Sunday, May 8 is Mother’s Day.  How about taking your Mom on an exclusive tour of Florence with an in depth visit to the Uffizi Gallery, home of masterpieces by Michelangelo, Brunelleschi, Leonardo Da Vinci and Botticelli.  This special visit also includes the breathtaking “Adoration of the Magi” by Leonardo Da Vinci, which, after several years of painstaking restoration, was brought back to its original splendor and unveiled in this worldwide premiere on the big screen.  And then it’s on to Paris on Sunday May 22 for Francofonia where the extraordinary Russian director Alexander Sokurov will take you on a unique visit to the Louvre.  It’s not just a walk through.  It’s also an imaginative return to actual historical events highlighted by a reenactment of how art was saved from the Nazis during World War II.

On Sunday, May 15 join us for a benefit for CATS, the Community Asian Theater of the Sierra.  CATS  Jeannie Wood has come up with a documentary about how three black siblings from Harlem undertake a search for their long-lost Chinese grandfather with unexpected results.  It’s called Finding Samuel Lowe and its director, Paula Williams Madison will be live on Skype after the showing for a Q&A with our audience.

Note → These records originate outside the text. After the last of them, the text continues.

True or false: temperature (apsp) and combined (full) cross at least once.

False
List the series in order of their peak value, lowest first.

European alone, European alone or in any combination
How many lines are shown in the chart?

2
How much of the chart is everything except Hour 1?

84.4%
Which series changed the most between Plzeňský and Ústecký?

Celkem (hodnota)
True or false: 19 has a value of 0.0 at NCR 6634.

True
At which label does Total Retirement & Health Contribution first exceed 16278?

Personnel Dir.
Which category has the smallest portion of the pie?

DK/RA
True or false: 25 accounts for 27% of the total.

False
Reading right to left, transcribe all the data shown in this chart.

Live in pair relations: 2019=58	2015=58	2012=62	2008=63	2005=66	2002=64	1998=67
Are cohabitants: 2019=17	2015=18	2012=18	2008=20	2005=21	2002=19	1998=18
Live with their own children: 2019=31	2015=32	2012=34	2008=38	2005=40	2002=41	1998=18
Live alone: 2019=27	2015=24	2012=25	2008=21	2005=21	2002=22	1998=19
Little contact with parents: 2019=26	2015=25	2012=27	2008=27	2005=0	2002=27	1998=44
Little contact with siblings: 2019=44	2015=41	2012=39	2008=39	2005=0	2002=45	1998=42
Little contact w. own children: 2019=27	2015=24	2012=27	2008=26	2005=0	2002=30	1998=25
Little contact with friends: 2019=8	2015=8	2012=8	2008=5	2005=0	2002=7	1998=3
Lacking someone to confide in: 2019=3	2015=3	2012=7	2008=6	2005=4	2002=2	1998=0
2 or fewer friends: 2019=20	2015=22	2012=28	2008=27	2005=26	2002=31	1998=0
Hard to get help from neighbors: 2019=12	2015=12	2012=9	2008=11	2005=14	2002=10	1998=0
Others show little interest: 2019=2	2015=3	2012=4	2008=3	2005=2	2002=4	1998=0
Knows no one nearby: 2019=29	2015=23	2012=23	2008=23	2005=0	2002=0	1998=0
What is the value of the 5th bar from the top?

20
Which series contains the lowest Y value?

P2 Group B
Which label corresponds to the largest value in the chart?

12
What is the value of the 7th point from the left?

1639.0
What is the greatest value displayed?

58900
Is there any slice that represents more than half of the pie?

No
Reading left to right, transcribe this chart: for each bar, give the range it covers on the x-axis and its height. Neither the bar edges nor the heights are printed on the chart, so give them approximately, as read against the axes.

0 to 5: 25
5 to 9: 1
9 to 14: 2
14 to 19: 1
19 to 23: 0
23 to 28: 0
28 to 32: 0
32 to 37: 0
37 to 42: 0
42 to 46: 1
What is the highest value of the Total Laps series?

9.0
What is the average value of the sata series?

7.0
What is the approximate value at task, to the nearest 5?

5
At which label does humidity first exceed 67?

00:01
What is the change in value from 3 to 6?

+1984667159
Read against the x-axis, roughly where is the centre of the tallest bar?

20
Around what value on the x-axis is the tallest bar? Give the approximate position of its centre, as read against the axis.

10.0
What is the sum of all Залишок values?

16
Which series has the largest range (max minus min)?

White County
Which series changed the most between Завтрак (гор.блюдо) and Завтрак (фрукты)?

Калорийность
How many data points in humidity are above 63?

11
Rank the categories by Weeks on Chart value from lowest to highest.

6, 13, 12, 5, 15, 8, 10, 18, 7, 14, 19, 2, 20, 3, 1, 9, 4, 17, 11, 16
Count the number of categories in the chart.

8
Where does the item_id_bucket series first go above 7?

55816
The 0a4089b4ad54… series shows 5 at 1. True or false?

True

The final three films on this series, although quite different from each other, do share themes having to do with the possibility of overcoming prejudice.  On Sunday, May 29, Dough is a comedy about how an elderly Jewish baker deals with his newly hired young Muslim employee.  Pot plays a role and everybody must get stoned.  On Sunday June 5, Aferim! tells an unusual tale of how prejudices have been passed down from generation to generation.  It’s shot in black and white and doesn’t shy away from depicting the harsh and often brutal life of early 19th century Romania.  The critics give it high praise claiming it’s strange and familiar and even funny.  

And finally on Sunday June, 12 Song of Lahore exhibits the unique joy that is created when excellent musicians from opposite ends of the world come together.  In this case, the Pakistani sitar and tabla players of Sachal Studios found something in Dave Brubeck’s Take Five that brought them together with Wynton Marsalis on the stage at Lincoln Center in New York City.  As the L.A. Times film critic Michael Rechtshaffen commented, “The unifying power of music is rewardingly demonstrated in Song of Lahore.”

So after eight Sundays, the puzzle takes shape and a picture of international striving and inspiration emerges from the films.   I hope you enjoy them.